Cow with head wound breaks man’s leg

David Briggs
RURAL PERILS: Petaluma resident Javier Rodriguez is unable to work after a cow, half-sedated and with a wound to the head, knocked him down and broke his leg on a Point Reyes Station ranch last week. The cow’s owner believes the animal had been shot.

Last Wednesday ended unlike most others at the Stanley Martinelli Ranch, just north of Point Reyes Station. As the ranch’s manager, Rodney Martinelli, tells it, a cow with a festering bullet wound to the head leapt a corral fence and led him and two friends on an hours-long chase that ended with the cow’s death, and one man’s broken leg. “Each cow we lose is tough,” said Mr. Martinelli, who manages 602 acres of his late father’s beef ranch. “You don’t want to lose them because someone shot them.”

Although Mr. Martinelli is certain the six-year-old cow had been grazed by close-range shotgun fire, Deputy Sheriff Jerod Kansanback, who responded to two separate 911 calls that day, is not. “At this point, we can’t validate it or un-validate it,” said Deputy Kansanback, who noted that neither powder nor pellets had been found. “But we’ve investigated it like any other case.” The night before, Mr. Martinelli noticed that the cow was bleeding badly from the right side of her face. He had brought her into a holding pen for a routine vaccine roundup with about 30 other cows, and it was too dark to see what exactly had happened. The next day, he got a closer look.

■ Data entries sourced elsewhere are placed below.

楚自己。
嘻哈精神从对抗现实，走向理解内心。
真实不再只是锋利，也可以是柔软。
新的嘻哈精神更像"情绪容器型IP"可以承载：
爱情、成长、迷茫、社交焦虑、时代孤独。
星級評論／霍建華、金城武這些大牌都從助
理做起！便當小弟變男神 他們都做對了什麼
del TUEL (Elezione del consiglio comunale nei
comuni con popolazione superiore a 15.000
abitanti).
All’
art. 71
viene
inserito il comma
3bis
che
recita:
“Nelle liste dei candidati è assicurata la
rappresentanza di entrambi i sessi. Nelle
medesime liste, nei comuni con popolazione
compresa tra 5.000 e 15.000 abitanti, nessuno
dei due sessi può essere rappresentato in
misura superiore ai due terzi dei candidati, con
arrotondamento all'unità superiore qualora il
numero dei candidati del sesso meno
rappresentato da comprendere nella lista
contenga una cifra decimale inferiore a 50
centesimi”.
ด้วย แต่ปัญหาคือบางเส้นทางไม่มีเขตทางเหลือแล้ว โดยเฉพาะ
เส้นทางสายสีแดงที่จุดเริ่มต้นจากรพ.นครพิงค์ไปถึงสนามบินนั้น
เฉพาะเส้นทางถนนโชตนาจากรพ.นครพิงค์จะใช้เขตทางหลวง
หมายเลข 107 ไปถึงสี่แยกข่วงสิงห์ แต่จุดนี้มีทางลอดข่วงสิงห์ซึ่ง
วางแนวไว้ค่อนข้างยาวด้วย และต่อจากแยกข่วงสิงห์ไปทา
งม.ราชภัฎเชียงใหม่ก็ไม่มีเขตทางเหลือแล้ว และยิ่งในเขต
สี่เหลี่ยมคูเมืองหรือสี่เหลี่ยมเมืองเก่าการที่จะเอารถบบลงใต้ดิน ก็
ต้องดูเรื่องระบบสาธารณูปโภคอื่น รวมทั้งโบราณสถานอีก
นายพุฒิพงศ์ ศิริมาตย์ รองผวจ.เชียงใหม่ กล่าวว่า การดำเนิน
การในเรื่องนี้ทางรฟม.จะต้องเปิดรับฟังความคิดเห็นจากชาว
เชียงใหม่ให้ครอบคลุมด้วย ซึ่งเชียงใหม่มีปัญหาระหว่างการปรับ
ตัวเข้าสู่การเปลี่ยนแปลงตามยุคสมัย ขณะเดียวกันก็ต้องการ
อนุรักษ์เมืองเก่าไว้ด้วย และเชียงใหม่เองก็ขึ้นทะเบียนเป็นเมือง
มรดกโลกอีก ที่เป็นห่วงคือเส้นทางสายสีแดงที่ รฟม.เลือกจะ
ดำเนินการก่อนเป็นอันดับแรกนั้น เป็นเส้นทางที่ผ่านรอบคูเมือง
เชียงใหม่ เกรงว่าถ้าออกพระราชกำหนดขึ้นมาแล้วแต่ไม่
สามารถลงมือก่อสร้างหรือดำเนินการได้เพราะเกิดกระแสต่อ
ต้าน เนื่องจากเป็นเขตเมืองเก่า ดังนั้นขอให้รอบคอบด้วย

“I could see a hole clean through from the cheek to the eye socket,” Mr. Martinelli said. The hole was as wide as a quarter, and he immediately suspected a bullet.

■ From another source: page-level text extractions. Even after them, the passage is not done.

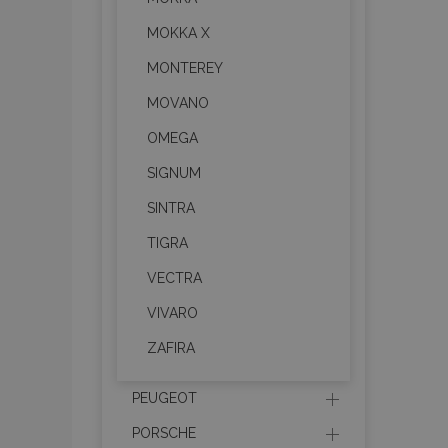
MOKKA X
MONTEREY
Strictly necessary cookies
MOVANO
properly without strictly n
OMEGA
Naam
SIGNUM
product_data_storage
SINTRA
CookieScriptConsent
TIGRA
VECTRA
mage-translation-file-ve
VIVARO
ZAFIRA
recently_compared_prod
PEUGEOT
section_data_ids
PORSCHE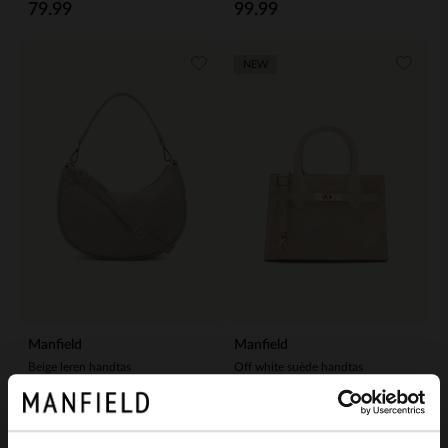
79.99
99.99
NEW
Manfield
Manfield
Beige leren handtas
Off white suède handtas
79.99
89.99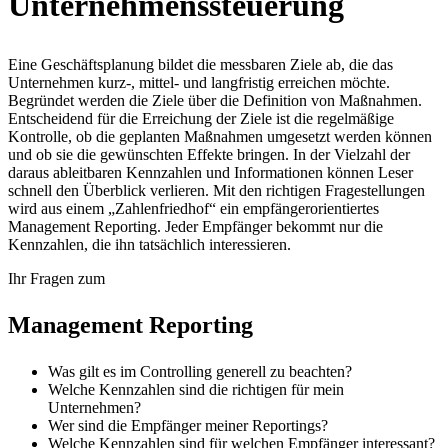
Unternehmenssteuerung
Eine Geschäftsplanung bildet die messbaren Ziele ab, die das
Unternehmen kurz-, mittel- und langfristig erreichen möchte.
Begründet werden die Ziele über die Definition von Maßnahmen.
Entscheidend für die Erreichung der Ziele ist die regelmäßige
Kontrolle, ob die geplanten Maßnahmen umgesetzt werden können
und ob sie die gewünschten Effekte bringen. In der Vielzahl der
daraus ableitbaren Kennzahlen und Informationen können Leser
schnell den Überblick verlieren. Mit den richtigen Fragestellungen
wird aus einem „Zahlenfriedhof“ ein empfängerorientiertes
Management Reporting. Jeder Empfänger bekommt nur die
Kennzahlen, die ihn tatsächlich interessieren.
Ihr Fragen zum
Management Reporting
Was gilt es im Controlling generell zu beachten?
Welche Kennzahlen sind die richtigen für mein
Unternehmen?
Wer sind die Empfänger meiner Reportings?
Welche Kennzahlen sind für welchen Empfänger interessant?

He prodded the wound with his finger, which caused the cow to thrash around in the pen. It “went goofy,” Mr. Martinelli said, and its motions tore off a long slab of skin that was hanging loosely 

on her face.“It was about three inches, peeled off the skull,” he said.

Worried that the wound might become infected, Mr. Martinelli lured the 1,300-pound cow into a trailer and drove to the front of his property, where he locked it in the main corral and called Sonoma Marin Veterinary Service. When the vet arrived, Mr. Martinelli secured the cow to the corner of the corral by a nose tong.

After giving the cow a sedative, the vet removed the nose tongs to scrub its mangled face, Mr. Martinelli said. It was then the vet told him the wound was a week old.

“That cow was out there for a week, just bleeding,” he said. Minutes later, as the vet was treating its wounds, the cow woke up, and bounded over the corral’s barbed-wire fence. Mr. Martinelli hopped on a four-wheeler and chased it over a large swath of his pasture; still in half-sedated, the cow lumbered across several ranges, sometimes having to hop fences, for two hours before Mr. Martinelli called it quits.

But two of Mr. Martinelli’s friends, who had been eating lunch in a stable, resumed the chase, and soon lassoed the cow on a hill just off the ranch’s main dirt road. One of the men, Javier Rodriguez, tried to tie the rope to a tree to restrain it, but it twisted around the tree, knocked him down and broke his leg. Exhausted from the chase and strangling on the lasso noose, the cow had a heart attack and died.“I told [my friends] to just let her go,” Mr. Martinelli said. “I told them she’d get tired and to just let her go, but they went after her.” 

Paramedics rushed Mr. Rodriguez to Petaluma Valley Hospital, where doctors set his leg and released him two days later. A construction worker from Petaluma, Mr. Rodriguez will be unable to work for months while his leg heals; meanwhile, he will have to find a way to support his three children, ages 2, 4 and 7, and his wife, Esperanza. “It’s going to be tough,” Mr. Rodriguez said. “I hope I can get help from whoever helps.”

Mr. Martinelli, too, is unsure how he will recoup his loss. A cow of that size and her calf, he said, has a market value of $3,500, and will eventually need to be replaced. (Luckily, the cow had given birth in August and her calf will be on the truck when the year’s beef ships out in the spring.)

When he does replace her, he will not be purchasing a similar breed. The cow was a Brahman-Angus cross from Oregon, the only of its breed out of 70 cows on Mr. Martinelli’s ranch, and he believes it was the shotgun spray to the face—combined with the Brahman blood—that turned it “goofy.”

“Brahmans are nuts,” he said. “That was the only Brahman cross here, and that’ll be the last.”

Although the cow endured multiple traumas that day, its official cause of death was a heart attack brought on by the sedative and subsequent chase, according to the deputy’s report. The vet’s office declined to comment on the case.

Sheriff’s deputies increased patrols around the area for a week, but found no other animals injured and turned up no suspicious people. With no further leads, the Sheriff’s Office will hand over its report to the Novato Humane Society.

“That was a bullet hole I saw,” said Mr. Martinelli. “She wasn’t goofy until someone shot her.”


You can donate to Mr. Rodriguez’s family through a Wells Fargo account for his wife, Esparanza M. Hurtado, #6309023718.